任务项 1: 请照原样抄录记录中从含有"CrystalKnows bruker AI"的那一行起直到记录末尾的各行，首尾两行均包括在内，并略去其中的图片。

学习文本:
********************

Substring with Concatenation of All Words
You are given a string,S, and a list of words,L, that are all of the same length. Find all starting indices of substring(s) in S that is a concatenation of each word in L exactly once and without
any intervening characters.
For example, given:
S:"barfoothefoobarman"
L:["foo", "bar"]
You should return the indices:[0,9]
.
(order does not matter).
这里使用一种巧妙点的暴力法和一种原始的暴力法来解决这个问题。巧妙点的暴力法是参考了LeetCode上的,然后改进来的,时间上快了差不多一倍,有图有真相:
LeeCode上的代码都是200多ms,我下面的代码是100多ms。最后一个1632ms的是原始的暴力法。
主要思想是一样的,最主要的就是会如何分段例如:
三个字母一段 abc def ghi jk那么可以在分a bcd efg hij k还可以分ab cde fgh ijk然后再分就重复了。
所以三个字母分为一段的只有三种分法,同样道理四个字母的只有四种分法。
懂得这个思想就能写出比原始的暴力法快出10倍多的程序了。

********************

数据条目:
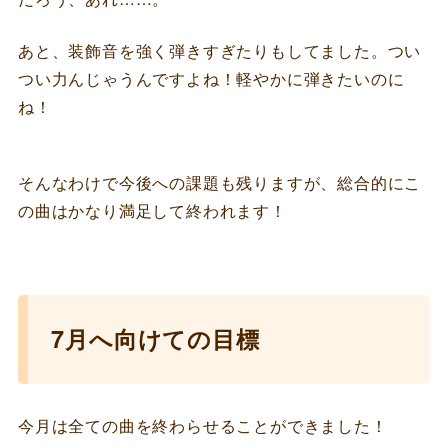
あと、装飾音を強く弾きすぎたりもしてました。つい
つい力んじゃうんですよね！軽やかに弾きたいのに
ね！
そんなわけで今後への課題も残りますが、総合的にこ
の曲はかなり満足して終われます！
7月へ向けての目標
今月は全ての曲を終わらせることができました！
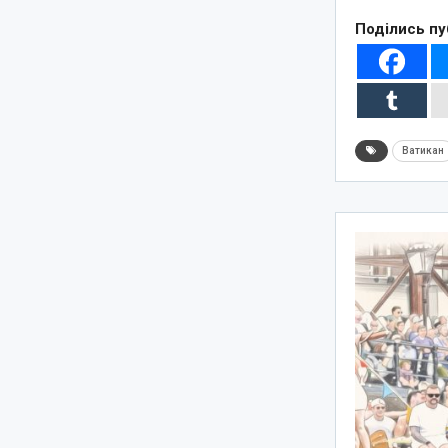
Поділись пу
Ватикан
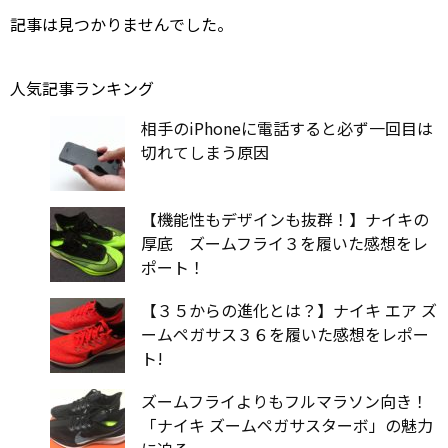
記事は見つかりませんでした。
人気記事ランキング
相手のiPhoneに電話すると必ず一回目は
切れてしまう原因
【機能性もデザインも抜群！】ナイキの
厚底 ズームフライ３を履いた感想をレ
ポート！
【３５からの進化とは？】ナイキ エア ズ
ームペガサス３６を履いた感想をレポー
ト!
ズームフライよりもフルマラソン向き！
「ナイキ ズームペガサスターボ」の魅力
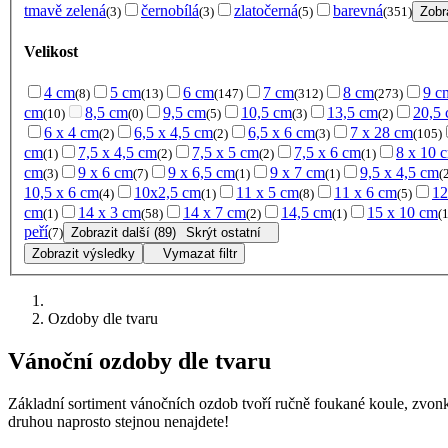
tmavě zelená
černobílá
zlatočerná
barevná
(3)
(3)
(5)
(351)
Zobra
Velikost
4 cm
5 cm
6 cm
7 cm
8 cm
9 c
(8)
(13)
(147)
(312)
(273)
cm
8,5 cm
9,5 cm
10,5 cm
13,5 cm
20,5
(10)
(0)
(5)
(3)
(2)
6 x 4 cm
6,5 x 4,5 cm
6,5 x 6 cm
7 x 28 cm
(2)
(2)
(3)
(105)
cm
7,5 x 4,5 cm
7,5 x 5 cm
7,5 x 6 cm
8 x 10 
(1)
(2)
(2)
(1)
cm
9 x 6 cm
9 x 6,5 cm
9 x 7 cm
9,5 x 4,5 cm
(3)
(7)
(1)
(1)
(
10,5 x 6 cm
10x2,5 cm
11 x 5 cm
11 x 6 cm
12
(4)
(1)
(8)
(5)
cm
14 x 3 cm
14 x 7 cm
14,5 cm
15 x 10 cm
(1)
(58)
(2)
(1)
(1
peří
(7)
Zobrazit další (89)
Skrýt ostatní
Zobrazit výsledky
Vymazat filtr
Ozdoby dle tvaru
Vánoční ozdoby dle tvaru
Základní sortiment vánočních ozdob tvoří ručně foukané koule, zvonky
druhou naprosto stejnou nenajdete!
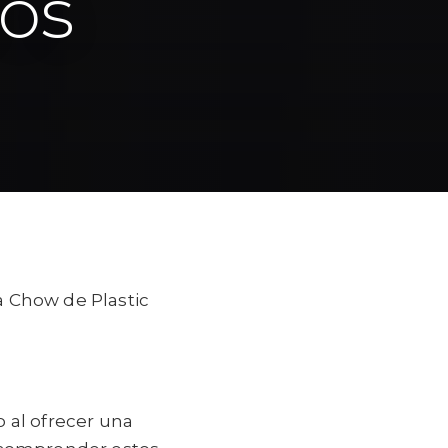
cos
a Chow de Plastic
 al ofrecer una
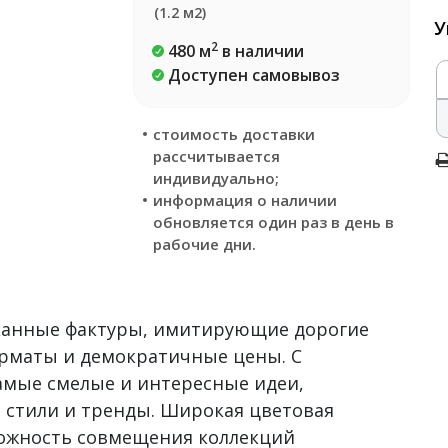
(1.2 м2)
У
2
480 м
в наличии
Доступен самовывоз
стоимость доставки
рассчитывается
индивидуально;
информация о наличии
обновляется один раз в день в
рабочие дни.
сканные фактуры, имитирующие дорогие
рматы и демократичные цены. С
самые смелые и интересные идеи,
 стили и тренды. Широкая цветовая
можность совмещения коллекций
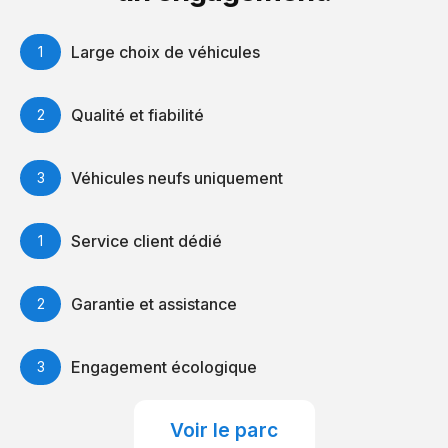
Large choix de véhicules
Qualité et fiabilité
Véhicules neufs uniquement
Service client dédié
Garantie et assistance
Engagement écologique
Voir le parc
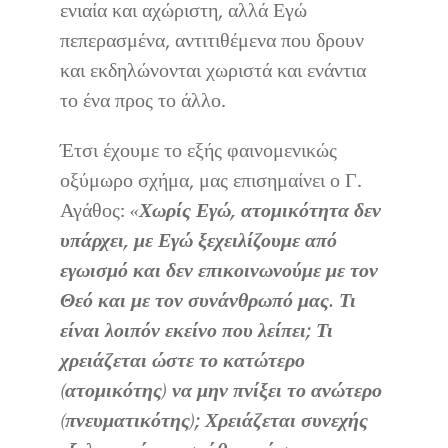
ενιαία και αχώριστη, αλλά Εγώ
πεπερασμένα, αντιτιθέμενα που δρουν
και εκδηλώνονται χωριστά και ενάντια
το ένα προς το άλλο.
Έτσι έχουμε το εξής φαινομενικώς
οξύμωρο σχήμα, μας επισημαίνει ο Γ.
Αγάθος:
«Χωρίς Εγώ, ατομικότητα δεν
υπάρχει, με Εγώ ξεχειλίζουμε από
εγωισμό και δεν επικοινωνούμε με τον
Θεό και με τον συνάνθρωπό μας. Τι
είναι λοιπόν εκείνο που λείπει; Τι
χρειάζεται ώστε το κατώτερο
(ατομικότης) να μην πνίξει το ανώτερο
(πνευματικότης); Χρειάζεται συνεχής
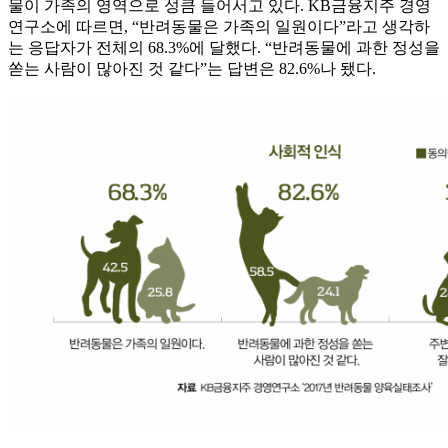
물이 가족의 영역으로 성큼 들어서고 있다. KB금융지주 경영
연구소에 따르면, “반려동물은 가족의 일원이다”라고 생각하
는 응답자가 전체의 68.3%에 달했다. “반려동물에 과한 정성을
쏟는 사람이 많아진 것 같다”는 답변은 82.6%나 됐다.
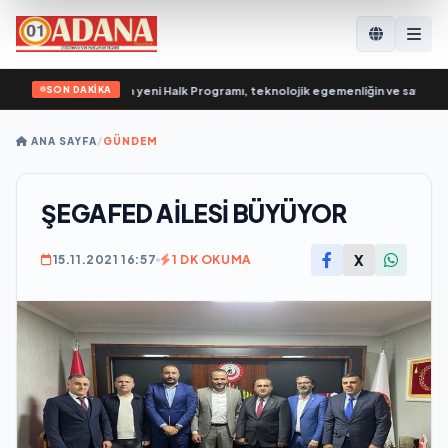
SON DAKİKA
Birleşik Rusya’nın yeni Halk Programı, teknolojik egemenliğin ve savunma sanay
ANA SAYFA
/
GÜNDEM
ŞEGAFED AİLESİ BÜYÜYOR
X
15.11.2021 16:57
1 DK OKUMA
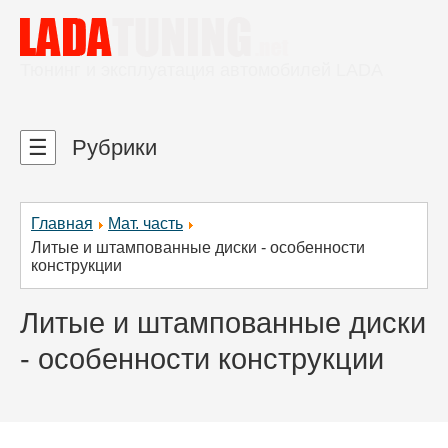
Тюнинг и эксплуатация автомобилей LADA
☰
Рубрики
Главная
Мат. часть
Литые и штампованные диски - особенности
конструкции
Литые и штампованные диски
- особенности конструкции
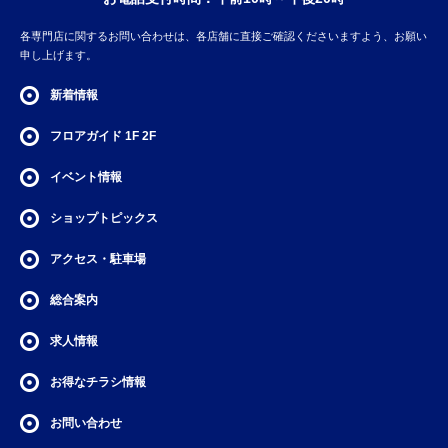
各専門店に関するお問い合わせは、各店舗に直接ご確認くださいますよう、お願い
申し上げます。
新着情報
フロアガイド
1F
2F
イベント情報
ショップトピックス
アクセス・駐車場
総合案内
求人情報
お得なチラシ情報
お問い合わせ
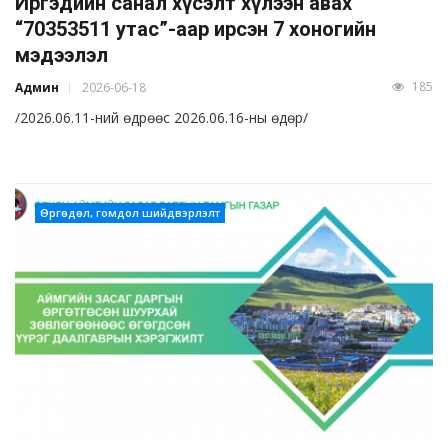
Иргэдийн санал хүсэлт хүлээн авах
“70353511 утас”-аар ирсэн 7 хоногийн
мэдээлэл
185
Админ
2026-06-18
/2026.06.11-ний өдрөөс 2026.06.16-ны өдөр/
Өргөдөл, гомдол шийдвэрлэлт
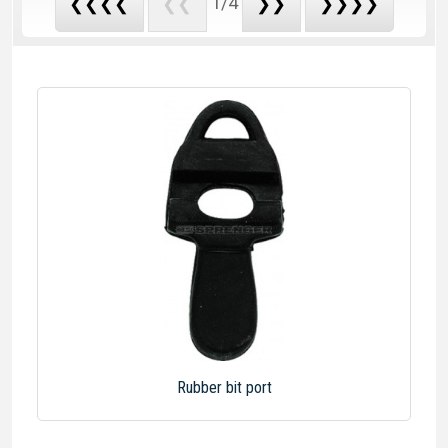
1/4
❮❮❮❮
❮❮
❯❯
❯❯❯❯
Rubber bit port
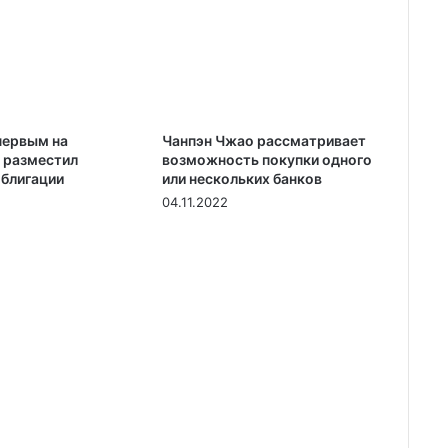
первым на
Чанпэн Чжао рассматривает
 разместил
возможность покупки одного
блигации
или нескольких банков
04.11.2022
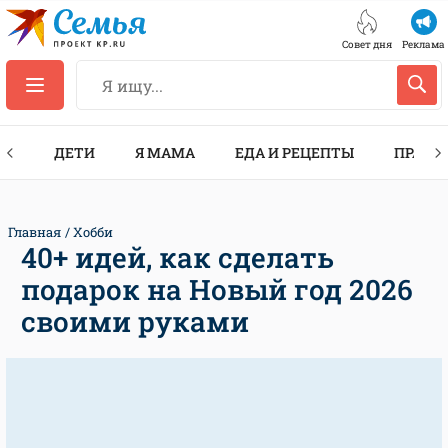
Совет дня
Реклама
ТЫ
ДЕТИ
Я МАМА
ЕДА И РЕЦЕПТЫ
ПРАЗД
Главная
Хобби
40+ идей, как сделать
подарок на Новый год 2026
своими руками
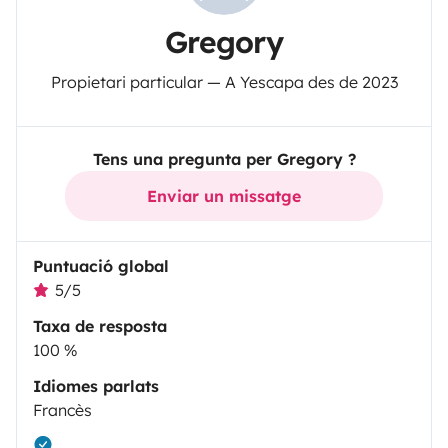
Gregory
Propietari particular — A Yescapa des de 2023
Tens una pregunta per Gregory ?
Enviar un missatge
Puntuació global
5/5
Taxa de resposta
100 %
Idiomes parlats
Francès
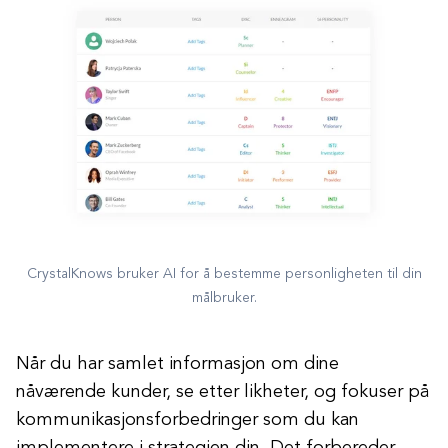
CrystalKnows bruker AI for å bestemme personligheten til din
målbruker.
Når du har samlet informasjon om dine
nåværende kunder, se etter likheter, og fokuser på
kommunikasjonsforbedringer som du kan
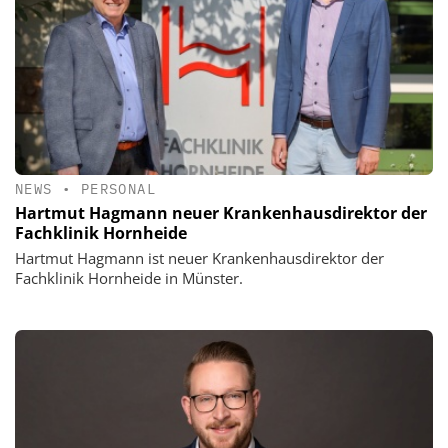
NEWS
•
PERSONAL
Hartmut Hagmann neuer Krankenhausdirektor der
Fachklinik Hornheide
Hartmut Hagmann ist neuer Krankenhausdirektor der
Fachklinik Hornheide in Münster.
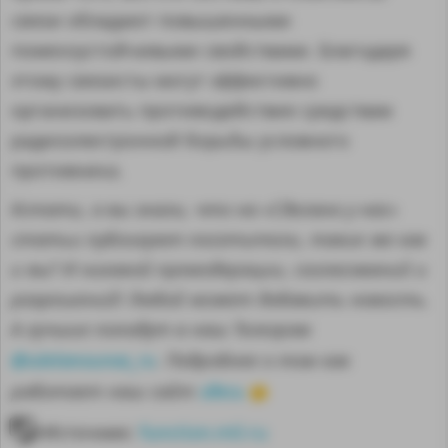
связи обладают повышенными
помехоустойчивыми свойствами. Благодаря
этому связисты могут эффективно
организовать противодействие средствам
радиоэлектронной борьбы условного
противника.
Кстати, а вы знали, что на «Сделано у нас»
статьи публикуют посетители, такие же как
и вы? И никакой премодерации, согласований и
разрешений! Любой может добавить новость.
А лучшие попадут в наш Телеграм
@sdelanounas_ru
. Подробнее о том как
здесь
работает наш сайт
👈
Источник:
function.mil.ru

********************

任务项 2: 请把这篇关于串联所有单词的子串问题的学习文本一字不差地完整写出。

作答 1:
CrystalKnows bruker AI for å bestemme personligheten til din
målbruker.
Når du har samlet informasjon om dine
nåværende kunder, se etter likheter, og fokuser på
kommunikasjonsforbedringer som du kan
NEWS
•
PERSONAL
Hartmut Hagmann neuer Krankenhausdirektor der
Fachklinik Hornheide
Hartmut Hagmann ist neuer Krankenhausdirektor der
Fachklinik Hornheide in Münster.
связи обладают повышенными
помехоустойчивыми свойствами. Благодаря
этому связисты могут эффективно
организовать противодействие средствам
радиоэлектронной борьбы условного
противника.
Кстати, а вы знали, что на «Сделано у нас»
статьи публикуют посетители, такие же как
и вы? И никакой премодерации, согласований и
разрешений! Любой может добавить новость.
А лучшие попадут в наш Телеграм
@sdelanounas_ru
. Подробнее о том как
здесь
работает наш сайт
👈
Источник:
function.mil.ru

作答 2:
Substring with Concatenation of All Words
You are given a string,S, and a list of words,L, that are all of the same length. Find all starting indices of substring(s) in S that is a concatenation of each word in L exactly once and without
any intervening characters.
For example, given:
S:"barfoothefoobarman"
L:["foo", "bar"]
You should return the indices:[0,9]
.
(order does not matter).
这里使用一种巧妙点的暴力法和一种原始的暴力法来解决这个问题。巧妙点的暴力法是参考了LeetCode上的,然后改进来的,时间上快了差不多一倍,有图有真相:
LeeCode上的代码都是200多ms,我下面的代码是100多ms。最后一个1632ms的是原始的暴力法。
主要思想是一样的,最主要的就是会如何分段例如:
三个字母一段 abc def ghi jk那么可以在分a bcd efg hij k还可以分ab cde fgh ijk然后再分就重复了。
所以三个字母分为一段的只有三种分法,同样道理四个字母的只有四种分法。
懂得这个思想就能写出比原始的暴力法快出10倍多的程序了。